The Colour Out Of Space

Özlem Altın, Claire Chesnier, Pablo Dàvila, Elif Erkan, Jean-Charles Eustache, Leylâ Gediz, Eva Nielsen, Elsa Sahal

26 juin - 27 juillet

THE PILL ®, Istanbul

Curator : Jean-Charles Vergne

« The color, which resembled some of the bands of the meteor’s strange spectrum, was almost impossible to describe; and it was only by analogy that they named it a color after all. » H.P. Lovecraft, The Colour Out of Space, 1927. 

In his famous short story, The Colour Out of Space, published in 1927, American writer Howard Phillips Lovecraft describes the extraordinary phenomena that occurred on an isolated farm in 1882. A white cloud at high noon, a series of explosions in the air, precede the fall of a meteorite that reveals at its heart an unknown colour, impossible to define. Unnameable. The stone from the farthest reaches of outer space inexplicably contracts in its crater, transforms itself, attracts lightning. The flora becomes luxuriant before turning corrupt and crumbling into a grayish powder. Beasts and men suffer the influence of this inexpressible colour which, in a few months, inexorably transforms the landscape into a « lightning land » before suddenly propelling itself into the firmament to disappear forever, leaving behind a desolation similar to that of valleys whose tones have been undermined by the ashes of a volcanic explosion.

In the novella, color is, in the most literal sense, « the place where our brain and the universe meet », as Paul Cézanne said, underlining the deeply moving intimacy between colour and the eye. Beyond its fantastic register, The Colour Out of Space is the story of an encounter between a chromatic precipitate projected from the universe’s diffuse horizon and its fascinated, unthinkable - and ultimately cataclysmic - perception by those it touches, irreparably altering them. The title of the short story captures the ambivalence of this unholy hue exhaled from the heart of the meteorite: it falls from interstellar space, but at the same time, it is out of space. It creates space in an impalpable power, the extent of which the eye can measure, but which words cannot grasp, except in an approximate way. Colour is always stronger than language. Encountering a colour is an event in itself - we’ve all experienced it, fascinated by the dusky purple of a sky, the soft green of a meadow or the elusive iridescent modulation of a gaze. This event, staggering in its emergence, is nonetheless impossible to grasp. By establishing formal links and spatial connections between the works, this exhibition crosses the major themes of Lovecraft’s short story - unnameable colors, cosmic and earthly spaces, metamorphosis and regeneration.

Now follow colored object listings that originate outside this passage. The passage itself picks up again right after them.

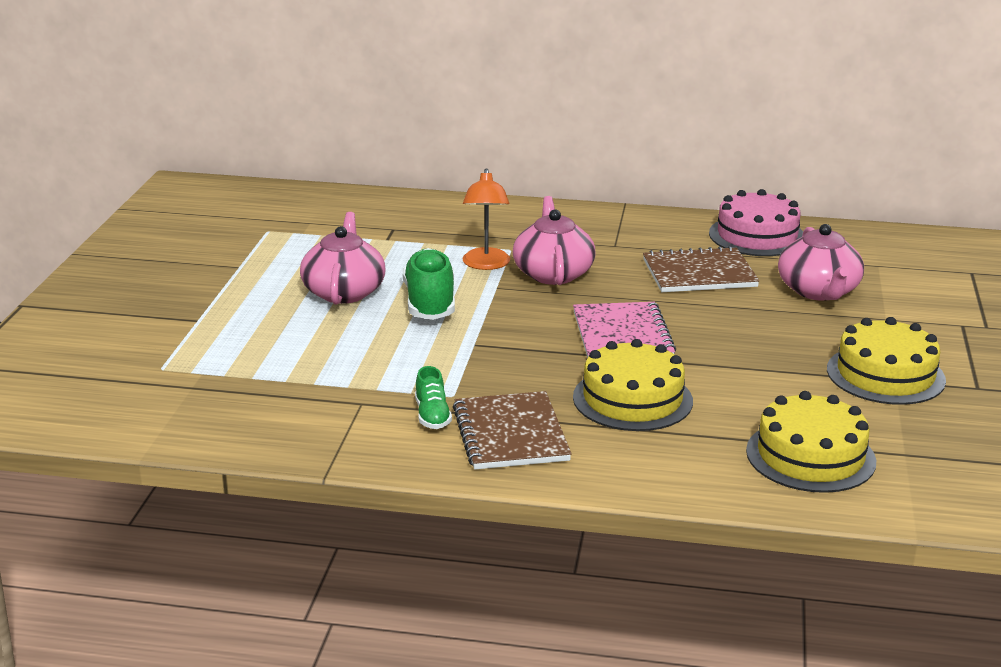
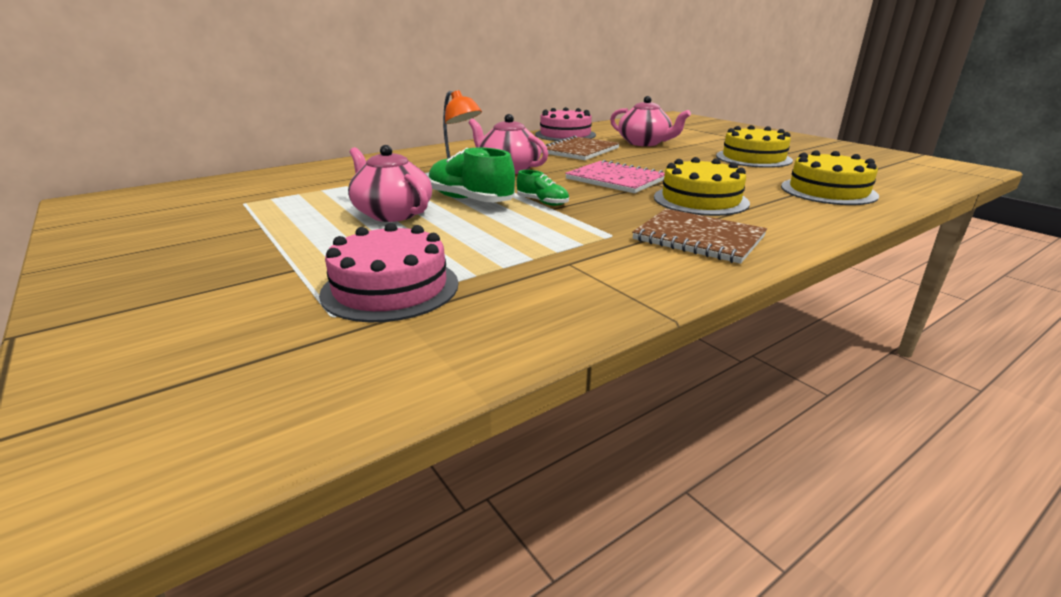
camera: 45 degrees left, 0 degrees up
green shoe [415,366,452,429] -> green shoe moved to [517,170,569,206]
none -> pink cake [319,223,459,322]

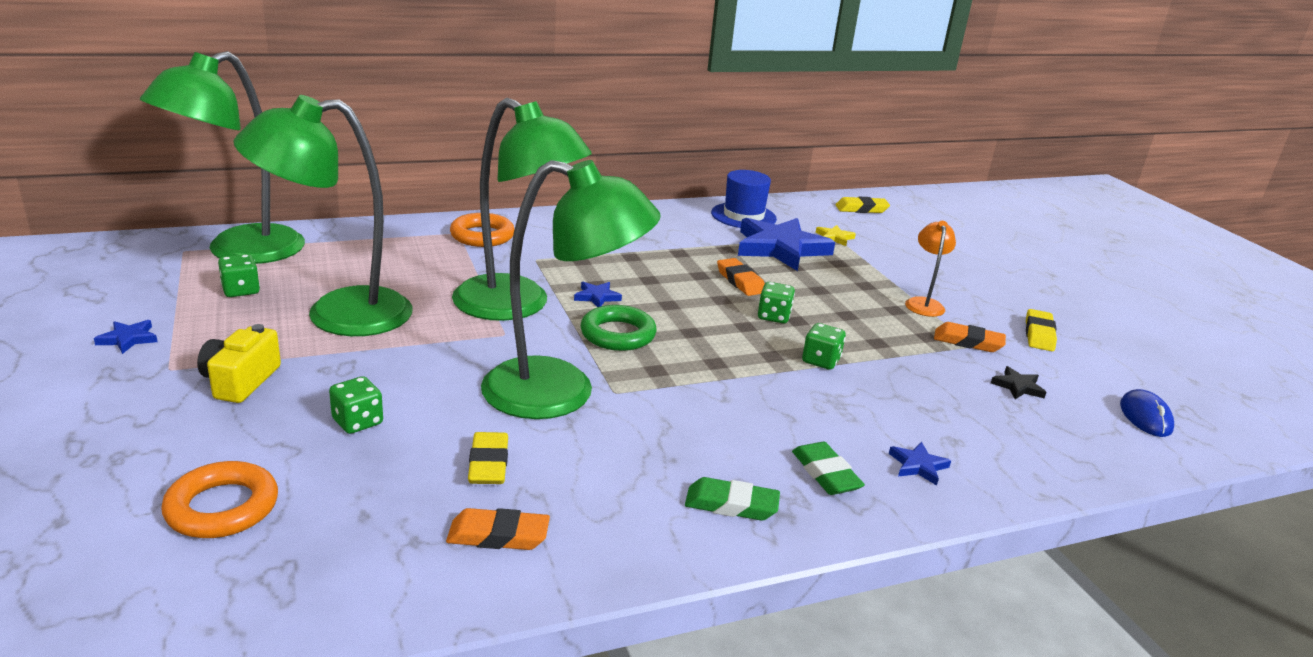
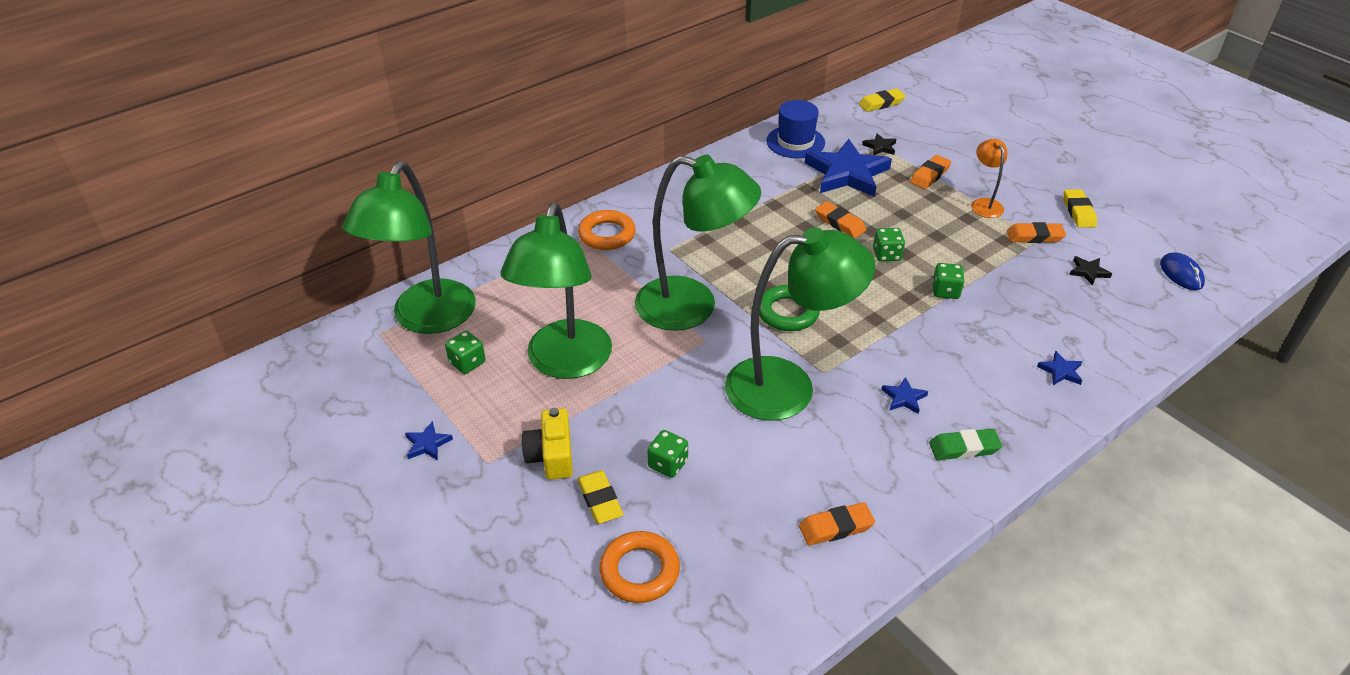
camera: 15 degrees left, 15 degrees up
green lamp [233,95,413,336] -> green lamp turned 45 degrees counterclockwise [501,203,612,379]
yellow eraser [468,432,508,484] -> yellow eraser moved to [577,470,623,524]
blue star [574,282,622,307] -> blue star moved to [881,377,928,414]
green eraser [792,442,865,495] -> none
yellow star [816,225,856,246] -> black star [862,133,896,155]
none -> orange eraser [910,155,951,189]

Claire Chesnier’s auroral projections, Pablo Davilà’s particle circumvolutions and obsidian eclipse, Jean-Charles Eustache’s celestial colors and Eva Nielsen’s fiery skies form a constellation of atmospheres that responds to the organic, vital or material metamorphoses of Elsa Sahal, Özlem Altın, Leylâ Gediz and Elif Erkan in a movement of transformation and regeneration of forms.